## EXERCISE:
Pull every line containing "story" from the data.

## DATA:
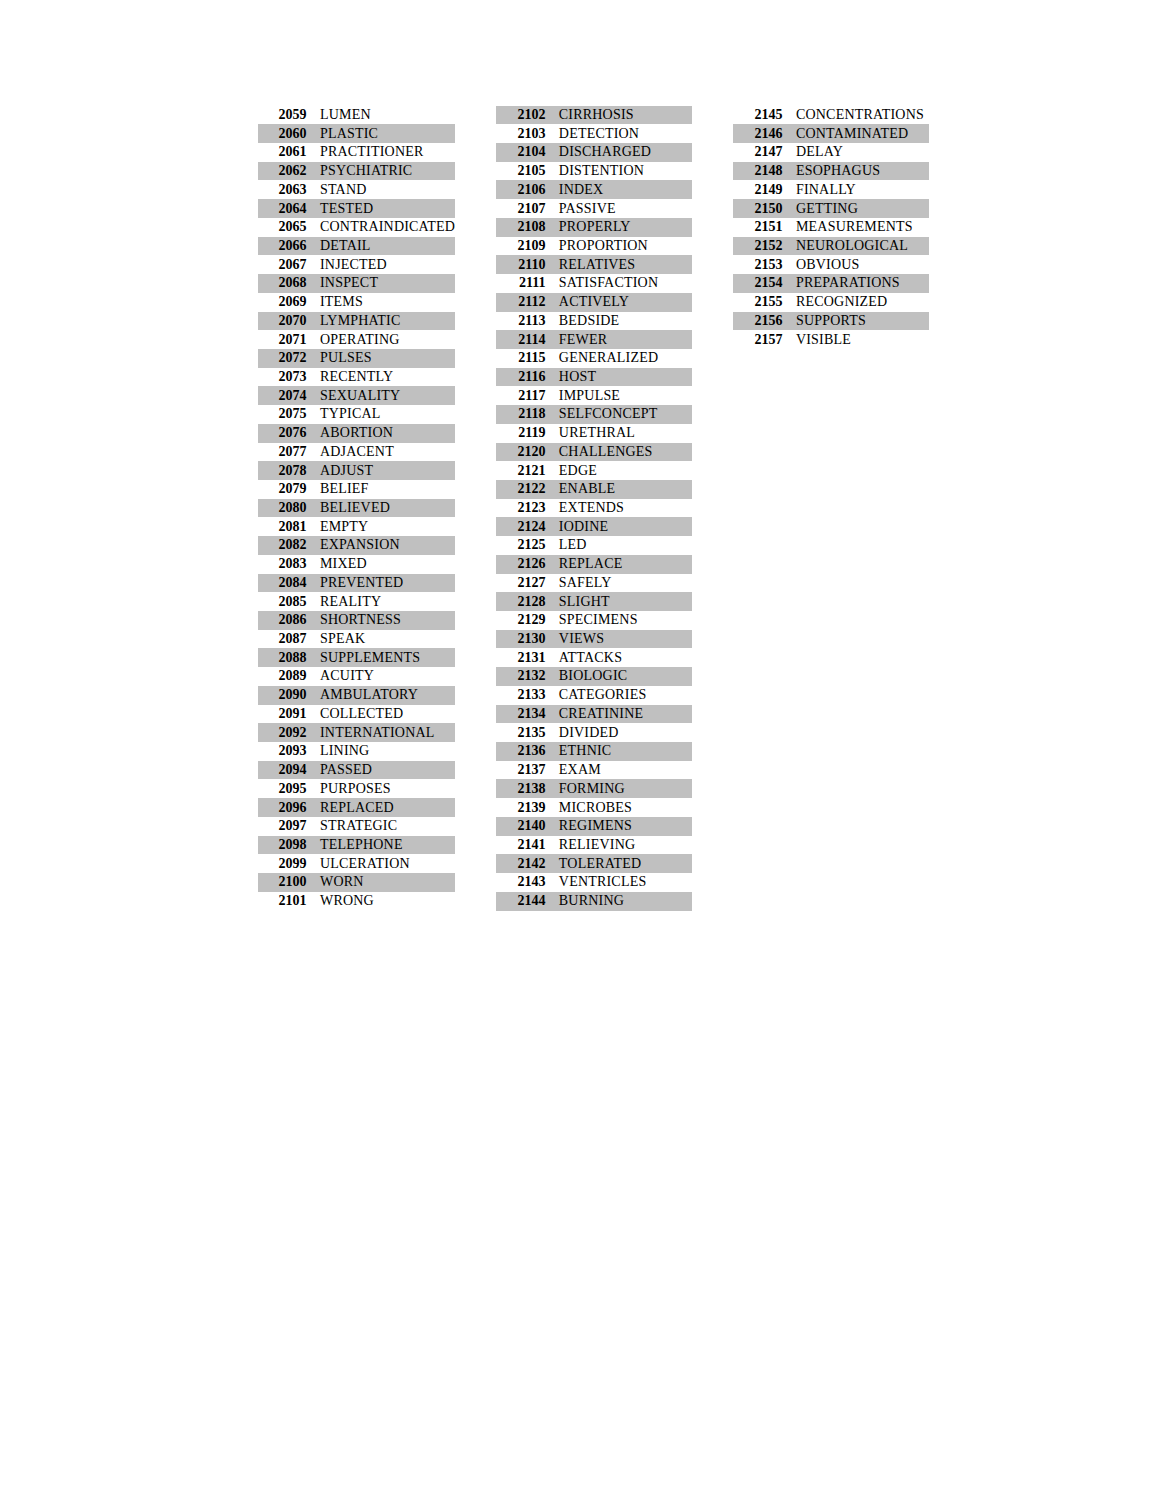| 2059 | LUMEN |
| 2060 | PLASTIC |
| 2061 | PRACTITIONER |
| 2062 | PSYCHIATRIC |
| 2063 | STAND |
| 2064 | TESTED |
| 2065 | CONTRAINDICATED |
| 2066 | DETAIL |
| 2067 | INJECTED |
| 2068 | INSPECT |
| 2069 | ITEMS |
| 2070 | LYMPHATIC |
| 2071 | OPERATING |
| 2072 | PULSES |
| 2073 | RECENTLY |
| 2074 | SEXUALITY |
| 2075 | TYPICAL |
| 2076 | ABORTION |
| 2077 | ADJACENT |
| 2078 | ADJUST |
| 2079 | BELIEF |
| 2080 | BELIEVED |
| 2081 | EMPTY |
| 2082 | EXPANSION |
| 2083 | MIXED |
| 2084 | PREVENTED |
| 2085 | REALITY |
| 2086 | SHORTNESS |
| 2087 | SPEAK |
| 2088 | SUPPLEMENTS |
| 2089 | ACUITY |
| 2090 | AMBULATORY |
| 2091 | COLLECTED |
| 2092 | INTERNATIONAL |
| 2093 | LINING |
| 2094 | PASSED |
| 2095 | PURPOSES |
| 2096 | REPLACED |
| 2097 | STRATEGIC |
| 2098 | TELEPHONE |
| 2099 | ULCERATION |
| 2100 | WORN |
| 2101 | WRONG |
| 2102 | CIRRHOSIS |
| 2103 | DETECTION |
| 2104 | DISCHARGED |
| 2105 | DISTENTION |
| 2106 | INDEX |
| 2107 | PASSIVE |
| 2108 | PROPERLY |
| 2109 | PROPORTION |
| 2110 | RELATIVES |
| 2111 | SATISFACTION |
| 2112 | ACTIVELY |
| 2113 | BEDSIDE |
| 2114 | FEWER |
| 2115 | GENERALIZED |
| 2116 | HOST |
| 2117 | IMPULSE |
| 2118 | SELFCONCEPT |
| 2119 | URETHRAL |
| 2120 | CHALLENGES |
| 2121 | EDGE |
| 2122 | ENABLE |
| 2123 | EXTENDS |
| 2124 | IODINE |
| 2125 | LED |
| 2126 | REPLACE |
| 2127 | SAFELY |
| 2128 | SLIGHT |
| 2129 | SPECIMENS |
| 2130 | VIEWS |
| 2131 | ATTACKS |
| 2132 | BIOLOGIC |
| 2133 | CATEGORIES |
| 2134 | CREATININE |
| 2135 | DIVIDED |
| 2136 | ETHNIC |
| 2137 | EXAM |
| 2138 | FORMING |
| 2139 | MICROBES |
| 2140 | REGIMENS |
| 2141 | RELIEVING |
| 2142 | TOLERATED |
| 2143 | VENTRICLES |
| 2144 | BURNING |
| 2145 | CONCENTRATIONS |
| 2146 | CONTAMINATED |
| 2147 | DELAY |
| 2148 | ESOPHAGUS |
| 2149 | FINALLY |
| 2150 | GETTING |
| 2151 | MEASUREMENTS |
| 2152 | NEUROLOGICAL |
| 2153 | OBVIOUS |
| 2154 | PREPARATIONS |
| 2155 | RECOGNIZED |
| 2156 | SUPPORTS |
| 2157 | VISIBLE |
--
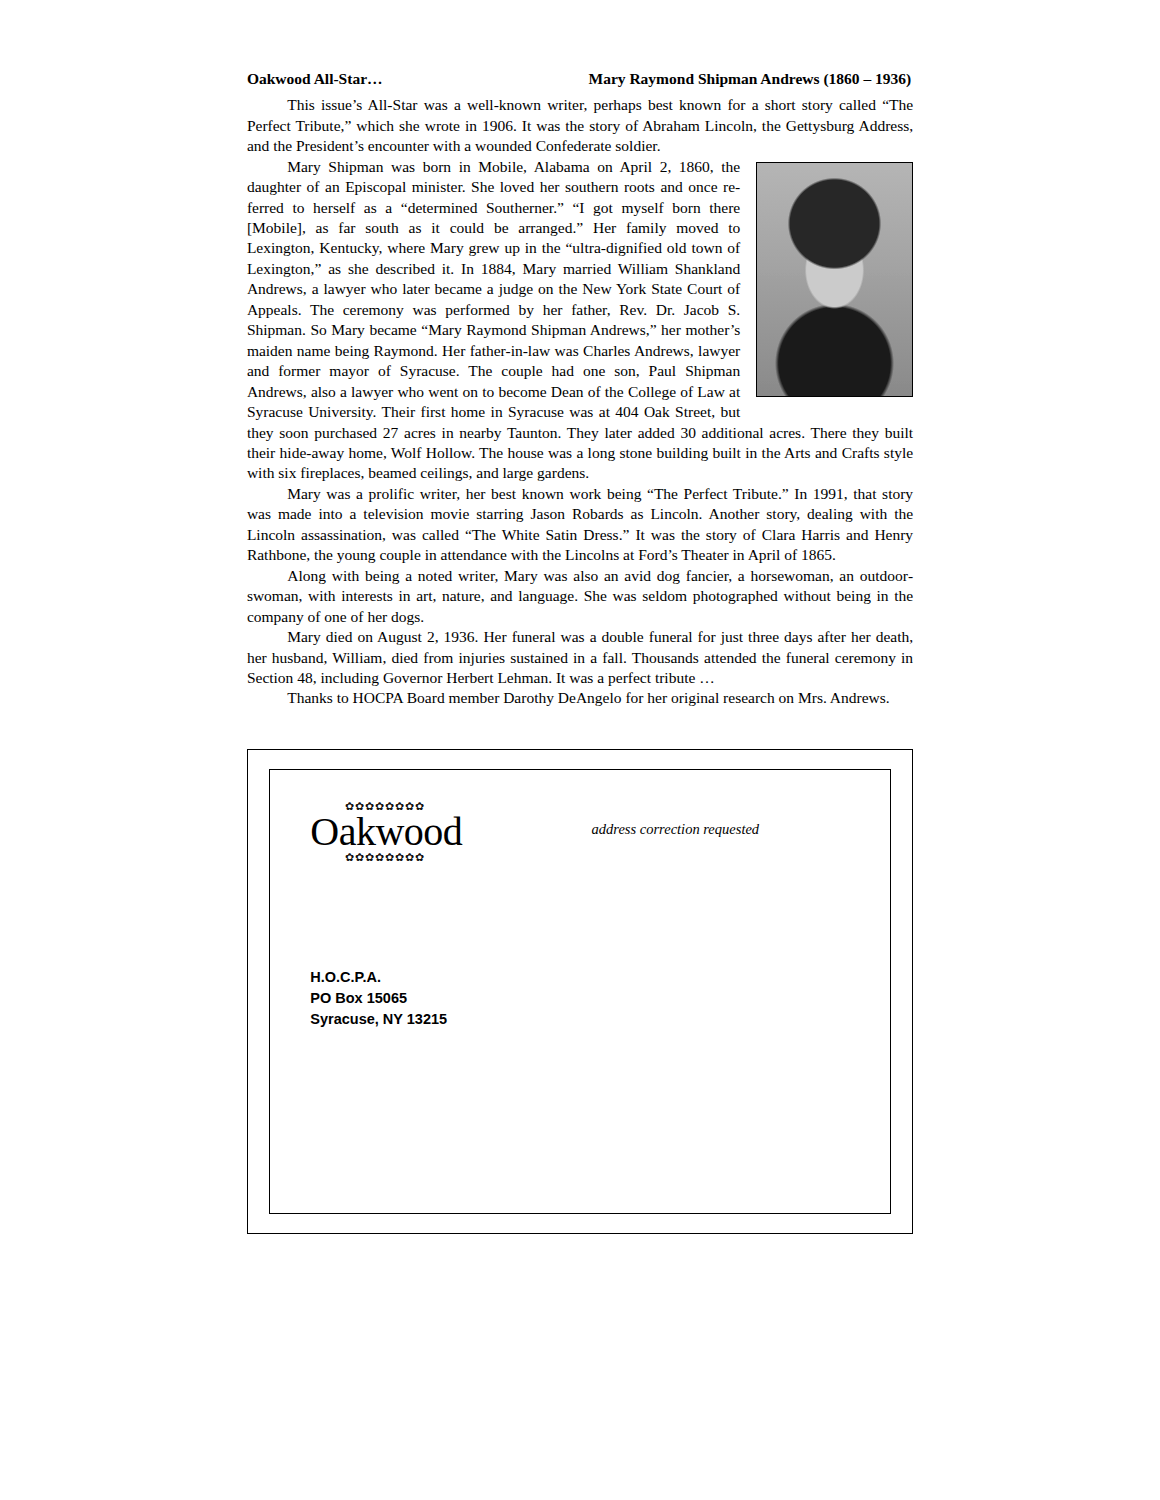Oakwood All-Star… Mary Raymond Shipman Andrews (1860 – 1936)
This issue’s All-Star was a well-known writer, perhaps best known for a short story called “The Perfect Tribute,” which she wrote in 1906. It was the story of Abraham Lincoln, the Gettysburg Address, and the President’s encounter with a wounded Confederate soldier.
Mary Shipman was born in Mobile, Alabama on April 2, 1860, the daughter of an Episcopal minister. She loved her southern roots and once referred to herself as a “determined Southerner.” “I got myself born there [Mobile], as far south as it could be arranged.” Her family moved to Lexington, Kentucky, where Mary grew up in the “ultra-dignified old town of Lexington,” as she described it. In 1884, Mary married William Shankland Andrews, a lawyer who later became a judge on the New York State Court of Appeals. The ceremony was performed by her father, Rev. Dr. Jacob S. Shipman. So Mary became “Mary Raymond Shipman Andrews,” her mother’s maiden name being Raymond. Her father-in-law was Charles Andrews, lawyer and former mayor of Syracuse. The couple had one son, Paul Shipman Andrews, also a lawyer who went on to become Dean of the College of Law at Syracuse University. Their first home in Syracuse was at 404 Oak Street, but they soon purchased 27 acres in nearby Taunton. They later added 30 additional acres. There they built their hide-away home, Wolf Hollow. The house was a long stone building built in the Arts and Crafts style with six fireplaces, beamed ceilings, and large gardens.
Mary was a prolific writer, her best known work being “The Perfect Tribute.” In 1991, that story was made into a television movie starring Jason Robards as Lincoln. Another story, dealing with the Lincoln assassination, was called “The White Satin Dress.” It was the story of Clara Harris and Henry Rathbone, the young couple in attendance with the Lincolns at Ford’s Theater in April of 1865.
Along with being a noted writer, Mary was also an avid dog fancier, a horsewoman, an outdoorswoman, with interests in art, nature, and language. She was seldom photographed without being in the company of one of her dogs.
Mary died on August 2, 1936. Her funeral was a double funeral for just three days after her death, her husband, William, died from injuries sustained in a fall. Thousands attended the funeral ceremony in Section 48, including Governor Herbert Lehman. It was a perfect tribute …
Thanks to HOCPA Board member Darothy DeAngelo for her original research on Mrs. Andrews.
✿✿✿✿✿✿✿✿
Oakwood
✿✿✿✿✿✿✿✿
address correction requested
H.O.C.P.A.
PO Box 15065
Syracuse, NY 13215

## COMPLETED TASK:
This issue’s All-Star was a well-known writer, perhaps best known for a short story called “The Perfect Tribute,” which she wrote in 1906. It was the story of Abraham Lincoln, the Gettysburg Address, and the President’s encounter with a wounded Confederate soldier.
Mary was a prolific writer, her best known work being “The Perfect Tribute.” In 1991, that story was made into a television movie starring Jason Robards as Lincoln. Another story, dealing with the Lincoln assassination, was called “The White Satin Dress.” It was the story of Clara Harris and Henry Rathbone, the young couple in attendance with the Lincolns at Ford’s Theater in April of 1865.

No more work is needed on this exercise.